Buying new software to calculate the correct number for the original cost of a tax lot of shares is just the tip of the iceberg in preparations.
Mutual funds, which have always relied on average cost accounting, now must give investors the option of deciding which tax lot accounting methodology to use. A customer can select first-in-first out accounting, average cost or the specific identification approach, which allows them to first sell the lot of securities that means paying the least amount of taxes.
The investor can also change his or her mind and later select different methodologies for different accounts registered under the same name even after a mutual fund company first selected the mechanism it wants to use.
The flexibility and duration of the selection process will add time and costs to adapting IT systems. Providing multiple sale methodologies will require lots of coding changes.
“Mutual fund platforms were coded to provide only average cost accounting, and now they will have to adjust to a variety of cost-basis methodologies,” said Cameron Routh, senior vice president of strategic products at Scivantage, a technology provider in Jersey City, N.J. “They must also be able to segregate between eligible and non-eligible accounts under the new regulations as well as covered and non-covered activity within the eligible accounts.”
Technical changes aside, mutual funds and their transfer agents will have to deal with plenty of customer inquiries.
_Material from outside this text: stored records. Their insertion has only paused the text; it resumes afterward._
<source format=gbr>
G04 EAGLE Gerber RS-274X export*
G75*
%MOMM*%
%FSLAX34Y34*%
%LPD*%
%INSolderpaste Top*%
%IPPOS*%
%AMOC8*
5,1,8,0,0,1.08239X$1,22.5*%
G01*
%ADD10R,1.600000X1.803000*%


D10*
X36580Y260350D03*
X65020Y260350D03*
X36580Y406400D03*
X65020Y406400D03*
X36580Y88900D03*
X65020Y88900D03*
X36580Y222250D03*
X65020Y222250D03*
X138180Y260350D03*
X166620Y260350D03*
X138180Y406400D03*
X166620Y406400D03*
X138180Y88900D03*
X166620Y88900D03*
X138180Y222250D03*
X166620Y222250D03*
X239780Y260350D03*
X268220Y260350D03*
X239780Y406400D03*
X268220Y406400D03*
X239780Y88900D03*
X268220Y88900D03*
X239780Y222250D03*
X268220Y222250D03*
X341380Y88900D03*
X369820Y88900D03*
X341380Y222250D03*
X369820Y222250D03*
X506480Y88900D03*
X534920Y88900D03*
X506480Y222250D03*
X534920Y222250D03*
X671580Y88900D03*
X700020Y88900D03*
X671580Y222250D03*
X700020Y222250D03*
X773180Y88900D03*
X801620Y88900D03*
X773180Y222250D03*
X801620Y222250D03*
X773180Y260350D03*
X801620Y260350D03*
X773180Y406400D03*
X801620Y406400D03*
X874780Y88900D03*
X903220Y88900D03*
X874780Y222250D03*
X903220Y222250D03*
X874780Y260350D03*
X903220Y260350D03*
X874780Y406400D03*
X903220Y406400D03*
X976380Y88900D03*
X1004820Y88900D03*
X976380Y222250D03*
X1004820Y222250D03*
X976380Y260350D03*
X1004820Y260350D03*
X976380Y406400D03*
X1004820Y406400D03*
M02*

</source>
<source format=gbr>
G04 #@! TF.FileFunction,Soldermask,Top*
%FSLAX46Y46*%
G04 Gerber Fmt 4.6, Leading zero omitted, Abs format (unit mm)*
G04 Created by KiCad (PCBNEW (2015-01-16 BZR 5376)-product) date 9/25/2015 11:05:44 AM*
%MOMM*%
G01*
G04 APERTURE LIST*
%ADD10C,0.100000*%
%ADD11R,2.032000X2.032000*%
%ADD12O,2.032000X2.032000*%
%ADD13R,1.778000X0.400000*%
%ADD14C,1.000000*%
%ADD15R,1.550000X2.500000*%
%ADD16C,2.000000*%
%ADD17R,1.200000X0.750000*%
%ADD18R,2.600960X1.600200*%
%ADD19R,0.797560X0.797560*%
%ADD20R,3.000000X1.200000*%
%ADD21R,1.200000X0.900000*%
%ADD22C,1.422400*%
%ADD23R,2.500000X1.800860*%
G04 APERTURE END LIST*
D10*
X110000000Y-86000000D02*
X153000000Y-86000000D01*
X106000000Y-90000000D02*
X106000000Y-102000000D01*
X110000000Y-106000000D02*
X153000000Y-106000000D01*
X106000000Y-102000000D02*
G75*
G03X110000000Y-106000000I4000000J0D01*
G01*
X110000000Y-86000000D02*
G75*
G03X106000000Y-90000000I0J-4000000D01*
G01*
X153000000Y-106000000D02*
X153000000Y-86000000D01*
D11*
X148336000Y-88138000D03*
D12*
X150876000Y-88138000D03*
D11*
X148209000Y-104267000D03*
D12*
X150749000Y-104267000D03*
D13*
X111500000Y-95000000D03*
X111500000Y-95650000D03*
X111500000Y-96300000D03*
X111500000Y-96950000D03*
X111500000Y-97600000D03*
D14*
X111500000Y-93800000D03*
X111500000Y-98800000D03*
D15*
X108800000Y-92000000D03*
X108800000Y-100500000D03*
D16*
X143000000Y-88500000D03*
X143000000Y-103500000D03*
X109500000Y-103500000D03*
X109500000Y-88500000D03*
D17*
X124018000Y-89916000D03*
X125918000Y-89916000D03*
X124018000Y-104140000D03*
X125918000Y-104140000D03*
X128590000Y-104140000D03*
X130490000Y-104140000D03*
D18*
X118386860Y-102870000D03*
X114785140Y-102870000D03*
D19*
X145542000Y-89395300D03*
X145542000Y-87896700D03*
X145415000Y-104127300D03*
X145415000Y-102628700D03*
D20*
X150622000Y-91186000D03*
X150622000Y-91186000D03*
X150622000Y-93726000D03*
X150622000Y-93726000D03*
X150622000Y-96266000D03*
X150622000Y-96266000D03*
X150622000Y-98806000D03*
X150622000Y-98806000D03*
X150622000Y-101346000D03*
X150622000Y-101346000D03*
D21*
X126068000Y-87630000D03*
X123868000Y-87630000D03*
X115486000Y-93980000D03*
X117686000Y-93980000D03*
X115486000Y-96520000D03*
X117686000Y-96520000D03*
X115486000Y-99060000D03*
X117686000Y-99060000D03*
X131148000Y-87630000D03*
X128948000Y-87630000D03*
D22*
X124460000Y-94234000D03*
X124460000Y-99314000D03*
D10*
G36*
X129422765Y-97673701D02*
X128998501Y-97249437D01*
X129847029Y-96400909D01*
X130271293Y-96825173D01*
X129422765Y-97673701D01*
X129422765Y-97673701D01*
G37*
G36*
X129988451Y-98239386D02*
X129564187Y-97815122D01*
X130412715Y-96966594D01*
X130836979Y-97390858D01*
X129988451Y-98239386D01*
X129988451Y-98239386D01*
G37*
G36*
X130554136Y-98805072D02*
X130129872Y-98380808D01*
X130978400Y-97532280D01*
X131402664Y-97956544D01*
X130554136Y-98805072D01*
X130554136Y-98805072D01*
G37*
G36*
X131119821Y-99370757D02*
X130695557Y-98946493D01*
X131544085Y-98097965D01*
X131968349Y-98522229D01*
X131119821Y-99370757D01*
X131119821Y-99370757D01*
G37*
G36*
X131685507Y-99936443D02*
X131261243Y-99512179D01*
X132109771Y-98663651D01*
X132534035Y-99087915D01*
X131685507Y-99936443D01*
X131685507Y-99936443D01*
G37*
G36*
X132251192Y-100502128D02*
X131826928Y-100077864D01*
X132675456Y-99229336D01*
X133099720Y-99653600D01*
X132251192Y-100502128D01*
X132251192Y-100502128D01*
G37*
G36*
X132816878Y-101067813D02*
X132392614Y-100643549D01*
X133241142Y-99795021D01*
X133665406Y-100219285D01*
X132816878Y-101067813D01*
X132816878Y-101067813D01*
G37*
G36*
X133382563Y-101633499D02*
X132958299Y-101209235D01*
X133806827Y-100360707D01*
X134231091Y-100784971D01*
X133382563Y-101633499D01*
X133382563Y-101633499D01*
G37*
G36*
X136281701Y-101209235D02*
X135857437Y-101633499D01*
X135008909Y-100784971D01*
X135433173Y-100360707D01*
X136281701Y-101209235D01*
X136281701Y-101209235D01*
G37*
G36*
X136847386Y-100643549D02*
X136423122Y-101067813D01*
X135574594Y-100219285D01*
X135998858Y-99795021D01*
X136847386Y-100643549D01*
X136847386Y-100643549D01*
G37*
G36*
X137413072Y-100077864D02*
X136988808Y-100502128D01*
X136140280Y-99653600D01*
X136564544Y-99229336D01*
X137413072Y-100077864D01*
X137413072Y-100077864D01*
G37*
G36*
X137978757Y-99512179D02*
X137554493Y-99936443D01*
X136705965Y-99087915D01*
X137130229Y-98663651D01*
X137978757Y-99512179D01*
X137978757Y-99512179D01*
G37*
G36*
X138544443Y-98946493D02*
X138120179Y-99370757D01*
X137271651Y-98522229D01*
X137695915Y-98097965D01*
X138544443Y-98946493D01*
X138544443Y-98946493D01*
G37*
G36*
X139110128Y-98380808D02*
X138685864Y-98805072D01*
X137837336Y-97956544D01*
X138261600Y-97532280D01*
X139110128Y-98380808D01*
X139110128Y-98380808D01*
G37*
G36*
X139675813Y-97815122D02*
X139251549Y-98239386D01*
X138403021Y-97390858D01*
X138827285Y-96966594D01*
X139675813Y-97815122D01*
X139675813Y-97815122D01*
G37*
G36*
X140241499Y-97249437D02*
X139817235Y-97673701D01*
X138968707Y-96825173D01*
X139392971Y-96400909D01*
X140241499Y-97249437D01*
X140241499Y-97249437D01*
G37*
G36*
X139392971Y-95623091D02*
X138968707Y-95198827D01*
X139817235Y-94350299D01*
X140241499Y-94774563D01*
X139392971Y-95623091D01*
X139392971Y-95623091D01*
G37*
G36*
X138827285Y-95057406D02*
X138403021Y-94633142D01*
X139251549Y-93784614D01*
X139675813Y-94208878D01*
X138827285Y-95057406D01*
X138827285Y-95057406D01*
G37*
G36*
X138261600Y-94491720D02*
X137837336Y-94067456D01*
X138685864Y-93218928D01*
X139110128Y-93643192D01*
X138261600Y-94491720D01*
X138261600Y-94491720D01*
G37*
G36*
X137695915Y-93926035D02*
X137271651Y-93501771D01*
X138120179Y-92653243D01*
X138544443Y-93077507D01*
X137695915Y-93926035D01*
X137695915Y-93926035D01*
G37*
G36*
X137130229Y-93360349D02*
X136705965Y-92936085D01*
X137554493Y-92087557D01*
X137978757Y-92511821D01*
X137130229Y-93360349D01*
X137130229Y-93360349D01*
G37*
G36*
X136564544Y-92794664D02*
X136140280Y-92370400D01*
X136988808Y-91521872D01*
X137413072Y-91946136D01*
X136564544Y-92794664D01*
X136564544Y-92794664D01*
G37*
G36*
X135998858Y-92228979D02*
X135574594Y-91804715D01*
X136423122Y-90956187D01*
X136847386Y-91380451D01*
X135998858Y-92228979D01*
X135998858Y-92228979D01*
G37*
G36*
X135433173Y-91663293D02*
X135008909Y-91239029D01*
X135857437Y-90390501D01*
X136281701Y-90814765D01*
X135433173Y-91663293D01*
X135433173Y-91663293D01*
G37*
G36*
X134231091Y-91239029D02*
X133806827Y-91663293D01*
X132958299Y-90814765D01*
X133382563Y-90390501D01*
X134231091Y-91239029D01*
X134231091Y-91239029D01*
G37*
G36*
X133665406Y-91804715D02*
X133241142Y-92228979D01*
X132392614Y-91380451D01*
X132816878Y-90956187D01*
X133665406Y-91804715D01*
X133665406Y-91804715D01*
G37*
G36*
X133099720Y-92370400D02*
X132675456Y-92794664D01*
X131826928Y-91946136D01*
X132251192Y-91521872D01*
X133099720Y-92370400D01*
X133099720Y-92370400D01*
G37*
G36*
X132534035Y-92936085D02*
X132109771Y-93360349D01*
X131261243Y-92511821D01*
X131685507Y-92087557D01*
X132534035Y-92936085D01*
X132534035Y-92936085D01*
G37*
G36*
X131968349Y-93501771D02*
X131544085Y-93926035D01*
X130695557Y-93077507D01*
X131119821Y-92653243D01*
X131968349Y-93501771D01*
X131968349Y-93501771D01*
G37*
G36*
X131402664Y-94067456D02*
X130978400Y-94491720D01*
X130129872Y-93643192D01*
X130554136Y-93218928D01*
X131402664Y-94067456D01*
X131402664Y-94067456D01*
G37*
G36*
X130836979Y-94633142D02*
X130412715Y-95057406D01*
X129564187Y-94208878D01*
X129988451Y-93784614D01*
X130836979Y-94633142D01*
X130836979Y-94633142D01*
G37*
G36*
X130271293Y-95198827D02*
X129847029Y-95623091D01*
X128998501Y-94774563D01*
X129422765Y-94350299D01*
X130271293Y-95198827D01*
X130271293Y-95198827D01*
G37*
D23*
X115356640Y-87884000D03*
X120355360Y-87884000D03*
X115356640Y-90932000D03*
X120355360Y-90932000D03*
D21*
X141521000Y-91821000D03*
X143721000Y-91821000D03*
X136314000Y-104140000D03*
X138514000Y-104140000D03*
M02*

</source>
A study by research firm Tower Group in early 2010 estimated that a firm with one million customer accounts could receive 150,000 or more annual calls from customers. With each call costing the equivalent of $7, the additional expense could come to more than $1 million a year.
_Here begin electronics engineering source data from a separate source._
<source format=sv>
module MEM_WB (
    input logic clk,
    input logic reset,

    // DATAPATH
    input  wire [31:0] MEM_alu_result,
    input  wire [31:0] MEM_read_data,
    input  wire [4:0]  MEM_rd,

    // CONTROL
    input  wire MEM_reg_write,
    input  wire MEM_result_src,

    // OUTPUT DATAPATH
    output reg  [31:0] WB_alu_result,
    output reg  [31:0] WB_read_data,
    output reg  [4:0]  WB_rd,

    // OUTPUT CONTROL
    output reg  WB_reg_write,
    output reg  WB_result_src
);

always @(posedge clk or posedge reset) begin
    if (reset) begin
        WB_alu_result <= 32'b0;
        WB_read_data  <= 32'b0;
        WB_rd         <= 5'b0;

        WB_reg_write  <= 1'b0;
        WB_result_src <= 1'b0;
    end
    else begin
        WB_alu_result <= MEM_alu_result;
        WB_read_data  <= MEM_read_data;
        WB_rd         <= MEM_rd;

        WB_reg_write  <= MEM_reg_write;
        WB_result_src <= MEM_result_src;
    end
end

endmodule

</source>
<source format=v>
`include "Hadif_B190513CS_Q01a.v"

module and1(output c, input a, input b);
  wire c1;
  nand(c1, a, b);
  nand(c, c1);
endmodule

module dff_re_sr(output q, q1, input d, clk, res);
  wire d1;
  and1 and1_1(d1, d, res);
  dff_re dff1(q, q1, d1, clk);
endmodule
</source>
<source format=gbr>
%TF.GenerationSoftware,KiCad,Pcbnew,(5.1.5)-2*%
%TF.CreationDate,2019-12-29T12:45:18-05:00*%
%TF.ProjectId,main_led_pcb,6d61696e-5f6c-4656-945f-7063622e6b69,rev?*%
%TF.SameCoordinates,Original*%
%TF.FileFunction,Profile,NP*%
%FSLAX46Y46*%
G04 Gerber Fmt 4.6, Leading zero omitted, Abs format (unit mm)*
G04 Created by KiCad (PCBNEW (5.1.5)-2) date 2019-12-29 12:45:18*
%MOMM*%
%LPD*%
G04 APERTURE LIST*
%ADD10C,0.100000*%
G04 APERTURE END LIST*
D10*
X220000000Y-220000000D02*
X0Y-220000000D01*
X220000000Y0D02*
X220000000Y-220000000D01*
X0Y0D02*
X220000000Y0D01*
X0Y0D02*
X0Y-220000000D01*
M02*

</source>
“Customers will start asking which cost-basis methodology to use as well as which of their accounts are covered,” Conlon said. “The dilemma will be for firms to provide sufficient customer support without providing answers that can be construed as tax advice.”
Just as difficult as answering questions on which cost-basis methodologies to use will be understanding that some purchases and sales of mutual fund assets can trigger wash sales.
“The IRS will also require mutual funds to handle and report complicated violations of wash sales which involve sales from fractional shares and automatic dividend reinvestments,” Willis said.
“Some of the sales of shares in a mutual fund account might be disallowed as a tax loss due to the wash sale rule,” Conlon said. “A disallowed loss likely means a lot of unhappy investors calling up a mutual fund or its transfer agent asking for the wash sale to be deleted so that the investor can take the loss.”
Bottom line: when complying with the new requirements, a mutual fund and its transfer agent need to combine technological prowess with correct communications. And start preparing early.
“It’s not just about focusing on IT changes but also operational preparedness and shareholder and fund communications,” said Joan Dowd, chief compliance officer for Boston Financial Data Services in Quincy, Mass. “We expect the influx of investor calls to come in after the letters are sent throughout this year and in early 2012 when the first new tax reports are mailed.”
A transfer agent for more than 100 mutual fund complexes representing more than 25 million accounts, Boston Financial created a virtual swat team back in the fall of 2009 of senior ranking operations, compliance and IT executives, who meet monthly.
Boston Financial has trained all of its associates on the basics of cost-basis reporting through in-house developed training modules, including an online course. The transfer agent is also helping its mutual fund clients prepare the necessary communications to investors explaining the new regulations and train their operations and shareholder services experts to respond to technological changes and customer calls.